GROMACS version: 2024.2 + 2025.4
GROMACS modification: No

I am observing a significant performance regression in GROMACS 2025.4 compared to 2024.2 for a realistic protein-in-water system on a single GPU. The regression appears to be caused by different CUDA NBNxM nonbonded kernel selection heuristics.

Observation:

  • A TPR generated with GROMACS 2024.2 runs at ~860–870 ns/day

  • A TPR generated with GROMACS 2025.4, using identical mdp/topology/coordinates, runs at ~580–630 ns/day

In both cases, the simulation is run using the same GROMACS 2025.4 mdrun binary. The only difference is the GROMACS version used to generate the TPR.

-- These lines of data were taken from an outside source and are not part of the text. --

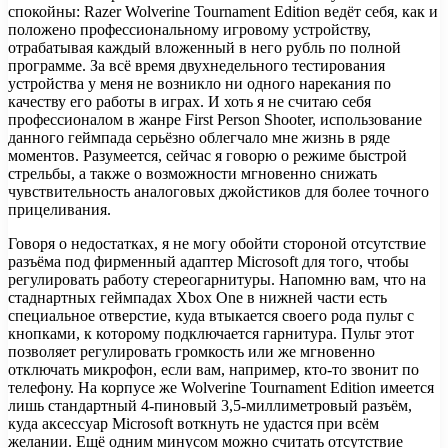
спокойны: Razer Wolverine Tournament Edition ведёт себя, как и
положено профессиональному игровому устройству,
отрабатывая каждый вложенный в него рубль по полной
программе. За всё время двухнедельного тестирования
устройства у меня не возникло ни одного нарекания по
качеству его работы в играх. И хоть я не считаю себя
профессионалом в жанре First Person Shooter, использование
данного геймпада серьёзно облегчало мне жизнь в ряде
моментов. Разумеется, сейчас я говорю о режиме быстрой
стрельбы, а также о возможности мгновенно снижать
чувствительность аналоговых джойстиков для более точного
прицеливания.
Говоря о недостатках, я не могу обойти стороной отсутствие
разъёма под фирменный адаптер Microsoft для того, чтобы
регулировать работу стереогарнитуры. Напомню вам, что на
стаднартных геймпадах Xbox One в нижней части есть
специальное отверстие, куда втыкается своего рода пульт с
кнопками, к которому подключается гарнитура. Пульт этот
позволяет регулировать громкость или же мгновенно
отключать микрофон, если вам, например, кто-то звонит по
телефону. На корпусе же Wolverine Tournament Edition имеется
лишь стандартный 4-пиновый 3,5-миллиметровый разъём,
куда аксессуар Microsoft воткнуть не удастся при всём
желании. Ещё одним минусом можно считать отсутствие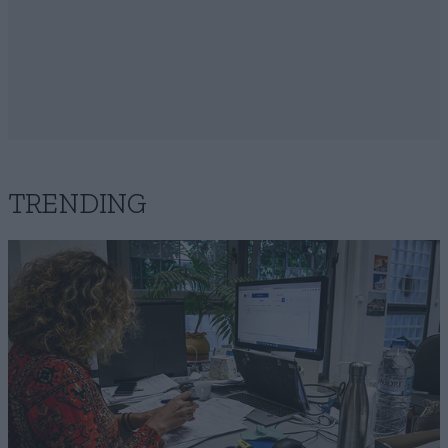
TRENDING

Key differences in log files:

  • 2024.2-generated TPR: Using GPU 8x8 nonbonded short-range kernels

  • 2025.4-generated TPR: Using GPU 8x4 nonbonded short-range kernels
    cluster-pair splitting on

My workaround now is to generate the TPR with GROMACS 2024.2 and then run it with GROMACS 2025.4 which restores full performance (~865 ns/day), indicating that the slower kernel choice in 2025.4 is not required for correctness.

Any suggestion on why 2025.4 is forcing a 8x4 kernel size, and how I can force it to use a 8x8?

Thanks in advance for your support.

This is just a change in reporting. There are no kernels to choose from (except for analyical vs tabulated Ewald correction). This must be caused by something else.

Could you run gmx check -s1 2024.tpr -s2 2025.tpr and report the differences here?